Selected excerpt:
BudgIT and Oxfam Host Workshop on the Cost of Corruption in the Extractive Sector
With the rising global trends and demands affecting the extractive sector and the increasing concern about the state of corruption in Nigeria’s extractive industry, BudgIT Foundation, with support from Oxfam, embarked on a one-day intensive workshop for CSOs (Civil Society Organizations), CBOs (Community-based Organizations), advocacy groups, investigative journalists and the media on the Cost of Corruption in the Extractive Sector. The workshop was held on November 23, 2023, in Port Harcourt, Rivers State.
The workshop, whose aim was to enlighten participants on the PIA (Petroleum Industry Act) specifications about the HCDT (Host Communities Development Fund) and its implementation so far, centered on two prominent areas of need, namely “HCDT Regulations and Implementation Guidelines” and “Emerging Issues in HCDT Implementation and the Way Forward.”
The conversations following these themes highlighted the need to understand the global trends driving the departure from the declining concept of ‘extractive’ toward terms like ‘natural resources governance and agroforestry.’ It advocated for understanding the peculiarities of the local environment and working with such a mindset to advance the industry’s goals while staying current on global changes and pivoting accordingly.

Task:
Name every group that the workshop article says the one-day workshop was intended for.

Material provided:

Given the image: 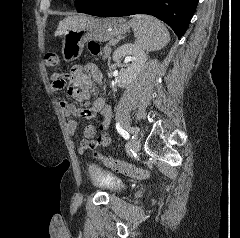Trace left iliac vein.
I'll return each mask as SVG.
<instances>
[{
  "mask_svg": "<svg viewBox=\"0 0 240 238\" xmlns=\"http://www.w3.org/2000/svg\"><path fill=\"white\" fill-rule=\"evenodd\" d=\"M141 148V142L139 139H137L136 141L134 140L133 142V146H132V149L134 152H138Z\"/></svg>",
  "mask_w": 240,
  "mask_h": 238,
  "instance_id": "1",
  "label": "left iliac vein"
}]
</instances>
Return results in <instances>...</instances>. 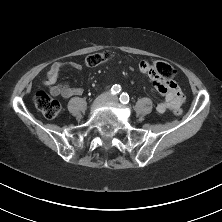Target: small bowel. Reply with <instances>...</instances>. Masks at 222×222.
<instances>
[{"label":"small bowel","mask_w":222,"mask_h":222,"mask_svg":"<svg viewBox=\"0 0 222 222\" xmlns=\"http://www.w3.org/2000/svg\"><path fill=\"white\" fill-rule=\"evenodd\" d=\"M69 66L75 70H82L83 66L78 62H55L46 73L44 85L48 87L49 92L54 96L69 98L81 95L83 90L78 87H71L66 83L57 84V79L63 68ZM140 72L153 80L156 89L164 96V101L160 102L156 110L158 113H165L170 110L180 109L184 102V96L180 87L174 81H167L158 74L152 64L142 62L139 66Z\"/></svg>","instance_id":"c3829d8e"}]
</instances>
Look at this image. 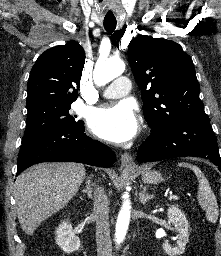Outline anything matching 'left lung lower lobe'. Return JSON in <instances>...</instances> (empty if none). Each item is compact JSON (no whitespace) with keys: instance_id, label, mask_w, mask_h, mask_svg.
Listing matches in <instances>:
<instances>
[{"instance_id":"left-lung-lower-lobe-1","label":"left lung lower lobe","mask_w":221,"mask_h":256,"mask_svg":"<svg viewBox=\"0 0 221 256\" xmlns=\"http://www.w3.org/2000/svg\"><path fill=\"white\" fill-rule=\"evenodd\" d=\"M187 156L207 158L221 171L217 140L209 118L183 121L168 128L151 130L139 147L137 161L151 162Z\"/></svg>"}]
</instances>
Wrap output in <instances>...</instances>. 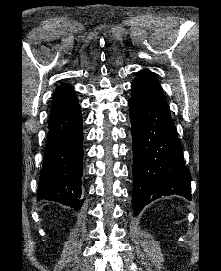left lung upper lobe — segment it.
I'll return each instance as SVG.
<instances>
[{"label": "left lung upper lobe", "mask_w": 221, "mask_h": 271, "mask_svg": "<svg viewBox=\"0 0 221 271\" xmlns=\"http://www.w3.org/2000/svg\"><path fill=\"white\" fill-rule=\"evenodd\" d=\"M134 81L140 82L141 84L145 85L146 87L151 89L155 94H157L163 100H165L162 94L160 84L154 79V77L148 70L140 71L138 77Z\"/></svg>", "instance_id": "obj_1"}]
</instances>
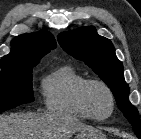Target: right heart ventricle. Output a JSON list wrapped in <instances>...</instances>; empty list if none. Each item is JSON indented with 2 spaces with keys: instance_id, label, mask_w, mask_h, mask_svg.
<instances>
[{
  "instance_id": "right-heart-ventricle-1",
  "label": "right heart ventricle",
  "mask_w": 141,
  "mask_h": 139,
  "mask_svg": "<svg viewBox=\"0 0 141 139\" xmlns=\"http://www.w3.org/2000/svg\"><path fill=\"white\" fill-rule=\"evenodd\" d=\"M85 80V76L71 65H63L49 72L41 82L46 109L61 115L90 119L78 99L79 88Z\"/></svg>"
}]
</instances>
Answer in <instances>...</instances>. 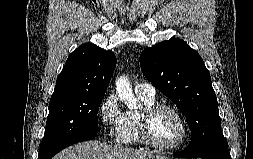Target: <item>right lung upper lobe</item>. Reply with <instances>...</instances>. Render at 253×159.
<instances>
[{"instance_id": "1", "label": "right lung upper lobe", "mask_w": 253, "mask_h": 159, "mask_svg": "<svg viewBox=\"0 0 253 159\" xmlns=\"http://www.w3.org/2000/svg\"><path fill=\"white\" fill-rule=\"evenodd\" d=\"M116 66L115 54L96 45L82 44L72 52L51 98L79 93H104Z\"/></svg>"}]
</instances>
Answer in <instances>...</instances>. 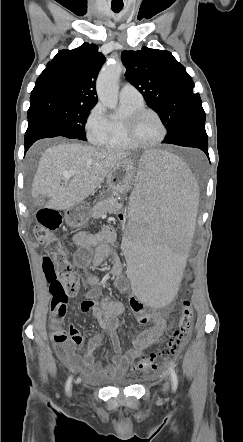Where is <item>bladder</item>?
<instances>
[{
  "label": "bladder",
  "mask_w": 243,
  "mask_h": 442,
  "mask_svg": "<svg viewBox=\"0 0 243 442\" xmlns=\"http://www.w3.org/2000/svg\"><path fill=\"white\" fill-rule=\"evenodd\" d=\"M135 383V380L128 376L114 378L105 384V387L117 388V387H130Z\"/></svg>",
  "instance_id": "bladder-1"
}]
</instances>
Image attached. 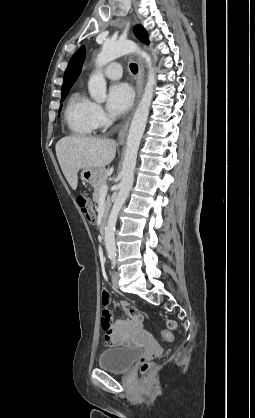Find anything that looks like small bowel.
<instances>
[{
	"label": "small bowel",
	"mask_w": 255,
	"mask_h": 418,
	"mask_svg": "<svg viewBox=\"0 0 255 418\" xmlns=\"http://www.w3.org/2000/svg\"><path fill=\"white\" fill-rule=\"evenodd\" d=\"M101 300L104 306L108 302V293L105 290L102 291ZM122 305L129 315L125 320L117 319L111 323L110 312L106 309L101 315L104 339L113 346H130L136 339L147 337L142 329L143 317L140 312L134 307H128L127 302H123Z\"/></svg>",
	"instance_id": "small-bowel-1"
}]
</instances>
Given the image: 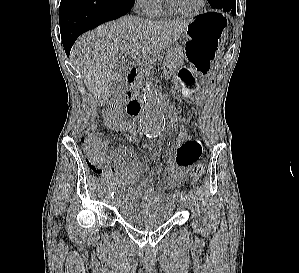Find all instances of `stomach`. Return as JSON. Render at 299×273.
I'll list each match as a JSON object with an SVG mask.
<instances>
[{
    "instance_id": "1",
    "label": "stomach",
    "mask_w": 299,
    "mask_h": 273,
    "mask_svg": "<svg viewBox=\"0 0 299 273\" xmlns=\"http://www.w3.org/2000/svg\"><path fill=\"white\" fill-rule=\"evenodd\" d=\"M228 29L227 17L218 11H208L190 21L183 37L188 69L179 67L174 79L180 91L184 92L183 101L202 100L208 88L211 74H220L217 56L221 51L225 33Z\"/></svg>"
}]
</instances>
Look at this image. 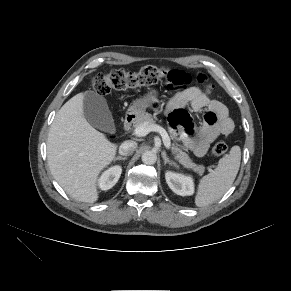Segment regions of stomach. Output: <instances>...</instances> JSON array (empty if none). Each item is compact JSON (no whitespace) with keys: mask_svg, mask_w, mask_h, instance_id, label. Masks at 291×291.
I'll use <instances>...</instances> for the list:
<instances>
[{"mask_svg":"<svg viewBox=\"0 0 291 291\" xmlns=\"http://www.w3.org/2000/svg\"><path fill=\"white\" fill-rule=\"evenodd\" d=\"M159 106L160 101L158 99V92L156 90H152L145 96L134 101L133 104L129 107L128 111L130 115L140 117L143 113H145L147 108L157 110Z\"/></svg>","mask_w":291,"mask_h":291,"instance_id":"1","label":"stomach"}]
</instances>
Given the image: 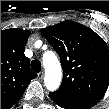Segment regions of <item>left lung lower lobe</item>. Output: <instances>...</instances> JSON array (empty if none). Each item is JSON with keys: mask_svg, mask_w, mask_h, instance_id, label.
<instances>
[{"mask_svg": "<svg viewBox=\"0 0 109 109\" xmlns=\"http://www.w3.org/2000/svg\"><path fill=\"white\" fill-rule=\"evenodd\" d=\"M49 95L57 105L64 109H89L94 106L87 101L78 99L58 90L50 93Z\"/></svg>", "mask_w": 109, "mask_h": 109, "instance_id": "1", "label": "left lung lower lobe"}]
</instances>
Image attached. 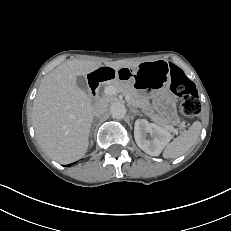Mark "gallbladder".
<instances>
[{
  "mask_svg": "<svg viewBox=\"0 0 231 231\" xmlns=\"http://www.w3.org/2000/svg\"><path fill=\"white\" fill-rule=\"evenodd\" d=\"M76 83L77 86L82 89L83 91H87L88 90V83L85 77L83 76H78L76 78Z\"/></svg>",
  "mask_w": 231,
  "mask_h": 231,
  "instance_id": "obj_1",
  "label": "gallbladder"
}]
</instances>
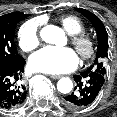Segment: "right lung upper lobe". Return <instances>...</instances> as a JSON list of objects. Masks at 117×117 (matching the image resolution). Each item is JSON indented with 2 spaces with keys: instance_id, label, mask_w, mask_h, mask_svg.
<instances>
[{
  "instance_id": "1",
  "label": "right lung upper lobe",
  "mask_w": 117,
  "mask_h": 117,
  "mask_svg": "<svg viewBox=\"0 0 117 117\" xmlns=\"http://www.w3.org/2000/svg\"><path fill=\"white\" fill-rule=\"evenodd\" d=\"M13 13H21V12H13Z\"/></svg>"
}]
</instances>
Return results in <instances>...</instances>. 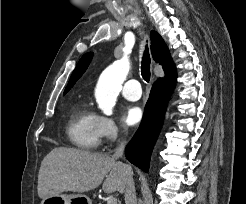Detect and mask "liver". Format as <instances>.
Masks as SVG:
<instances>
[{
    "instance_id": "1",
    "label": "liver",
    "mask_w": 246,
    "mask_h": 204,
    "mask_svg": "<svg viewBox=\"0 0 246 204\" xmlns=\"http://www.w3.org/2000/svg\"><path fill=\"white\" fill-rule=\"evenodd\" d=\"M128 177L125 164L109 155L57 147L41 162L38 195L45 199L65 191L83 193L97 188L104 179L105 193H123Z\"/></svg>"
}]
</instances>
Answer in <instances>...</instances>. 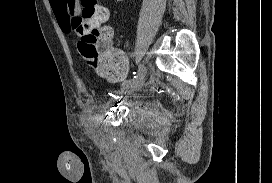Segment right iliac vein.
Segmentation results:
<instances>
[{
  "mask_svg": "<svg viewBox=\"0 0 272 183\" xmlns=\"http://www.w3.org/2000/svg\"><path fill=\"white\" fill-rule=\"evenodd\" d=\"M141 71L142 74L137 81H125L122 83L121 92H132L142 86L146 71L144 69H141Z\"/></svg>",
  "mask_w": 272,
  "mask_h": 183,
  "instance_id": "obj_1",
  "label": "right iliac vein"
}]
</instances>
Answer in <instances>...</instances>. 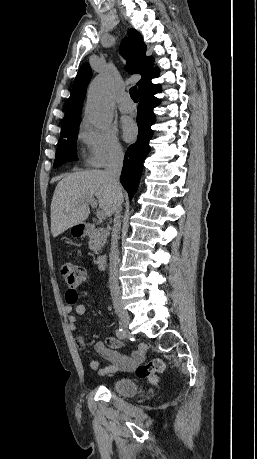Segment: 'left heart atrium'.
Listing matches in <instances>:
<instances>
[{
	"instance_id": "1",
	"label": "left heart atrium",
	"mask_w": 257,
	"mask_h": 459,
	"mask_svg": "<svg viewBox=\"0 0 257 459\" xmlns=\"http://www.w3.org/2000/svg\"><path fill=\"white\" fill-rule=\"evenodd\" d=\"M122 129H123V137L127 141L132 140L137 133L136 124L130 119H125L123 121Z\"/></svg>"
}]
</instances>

Output:
- CSOs (Civil Society Organizations)
- CBOs (Community-based Organizations)
- advocacy groups
- investigative journalists
- the media